Derby sat on a three-legged stool. He was given a book to read. The book was The Red Badge of Courage, by Stephen Crane.
pg 94
Surrealism: The novel's psychological and philosophical themes are all wrapped into a bizarre story of aliens and time travel.
"It would take another Earthling to explain it to you. Earthlings are the great explainers, explaining why this event is structured as it is, telling how other events may be achieved or avoided...If I hadn't spent so much time studying Earthlings," said the Tralfamadorian, "I wouldn't have any idea what was meant by 'free will.'"
CHARACTERIZATION
1. Direct Characterization:
Billy was wearing a thin field jacket, a shirt and trousers of scratchy wool, and long underwear that was soaked with sweat. he was the only one of the four who had a beard. It was a random, bristly beard, and some of the bristles were white, even though Billy was only twenty-one years old. He was also going bald. Wind and cold and violent exercises had turned his face crimson. He didn't look like a soldier at all. He looked like a filthy flamingo.
Campbell was an ordinary-looking man, but he was extravagantly costumed in a uniform of his own design. he wore a white ten-gallon hat and black cowboy boots decorated with swastikas and stars. He was sheathed in a blue body stocking which had yellow stripes running from his armpits to his ankles. His shoulder patch was a silhouette of Abraham Lincoln's profile on a field of pale green. he had a broad armband which was red, with a blue swastika in a circle of white.
Indirect Characterization:
There are almost no characters in this story, and almost no dramatic confrontations, because most of the people in it are so sick and so much the listless playthings of an enormous force. One of the main effects of war, after all, is that people are discouraged from being characters. But old Derby was a character now. His stance was that of a punch-drunk fighter. His head was down. his fists were out front, waiting for information and battle plan. Derby raised his head, called Campbell a snake.
Unexpectedly, Billy Pilgrim found himself upset by the song and the occasion. He had never had an old gang, old sweethearts and pals, but he missed one anyway, as the quartet made slow, agonized experiments with chords...

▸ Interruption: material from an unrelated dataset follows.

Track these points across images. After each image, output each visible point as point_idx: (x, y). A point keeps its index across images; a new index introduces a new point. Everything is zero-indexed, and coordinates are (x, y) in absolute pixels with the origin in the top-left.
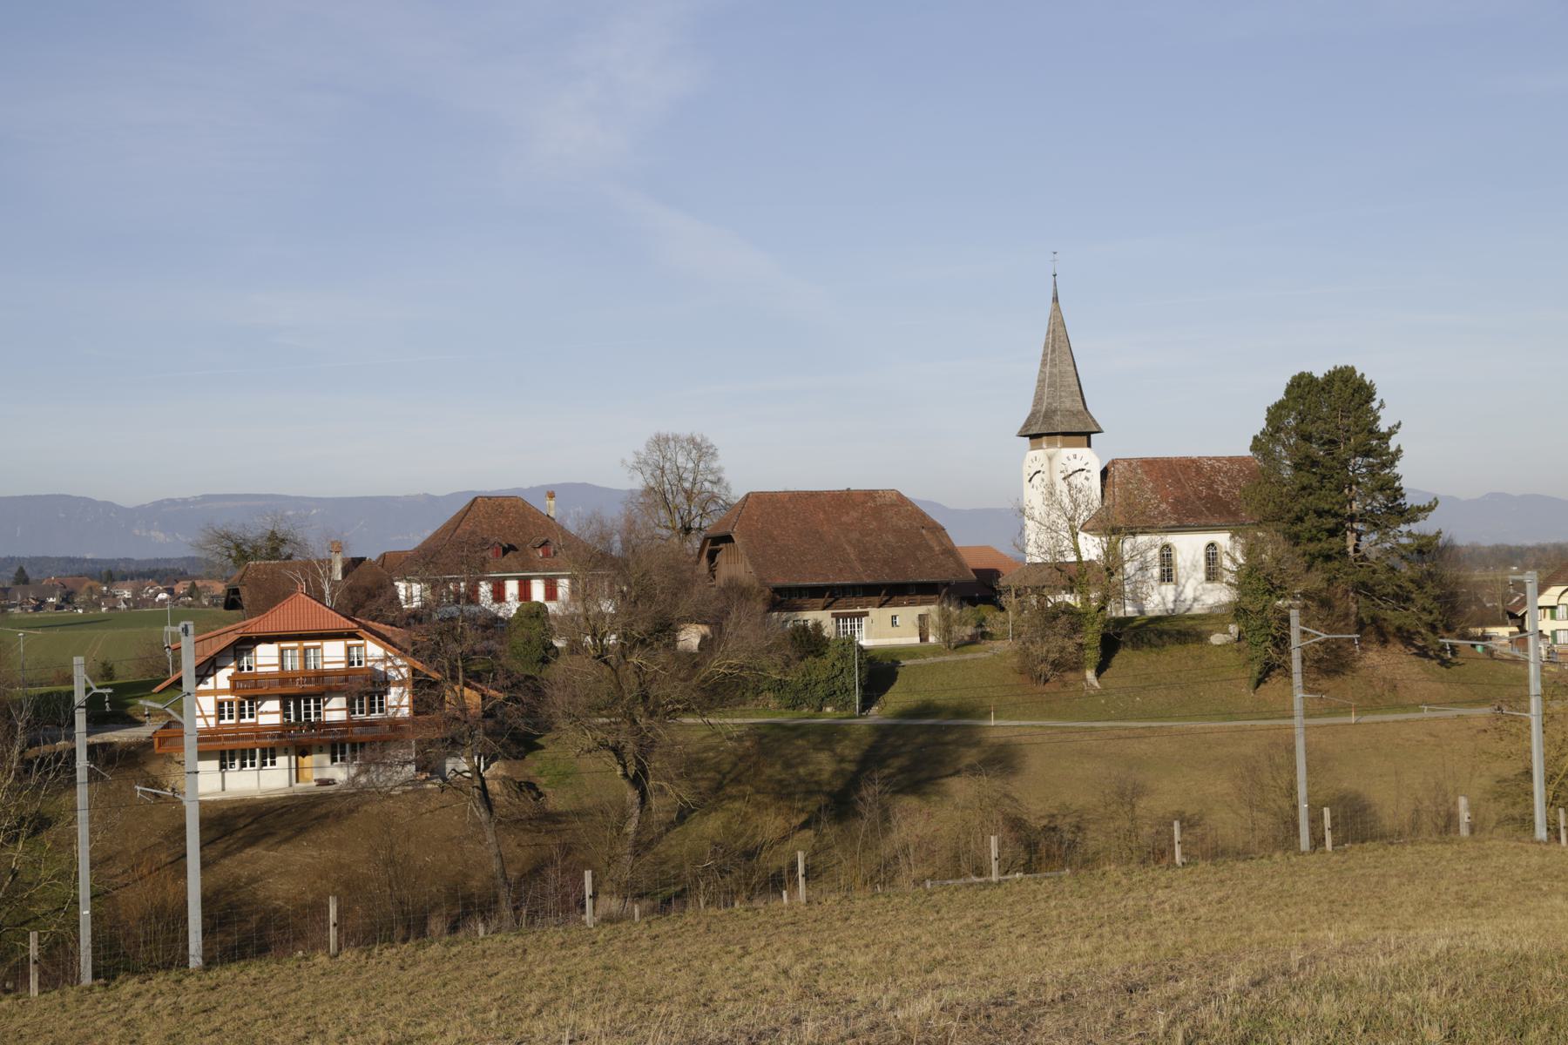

Direct characterization is used to provide an initial impression of characters. Vonnegut uses it to establish the general concept of the character (Billy is generally pitiful, Campbell is a weirdly Nazi-fied(?) American). Indirect character is later used to show greater depth to these characters. Vonnegut can more effectively convey complex elements of characters by portraying them in action and allowing the reader to draw conclusions.
2. Vonnegut more or less uses the same ponderous writing style throughout. His descriptions of both events and characters are extremely literal, but they are often hiding subtle meanings. It is in the connotations and associations of these literal descriptions that he communicates his ideas.
3. Billy Pilgrim is a static and round character. There is a surprising amount of complexity to his initially shallow character. Although he seems to repeat himself often, his apparent madness masks some incredibly deep philosophical questions. Following the progression of time as we see it, Billy Pilgrim is surely a dynamic character. However, within the story, time is viewed in the Tralfamadorian sense (every moment of time is viewed at once). Given this weirdly paradoxical point of view, Billy does not actually change from the beginning to the end of the novel--as far as time goes, the beginning takes place at the exact same time as the end.
4. I definitely feel more like I've read a character than met a person, on the simple grounds that the characters are in general so bizarre. Vonnegut writes a lot of "larger-than-life" characters. While the novel deals heavily with humanity, the characters he writes are not intended to be life-like representations. The above example of Campbell is a good example of this. While there may have been some Americans who defected during the war, it is doubtful that any did so in such an extravagant (and colorful!) manner.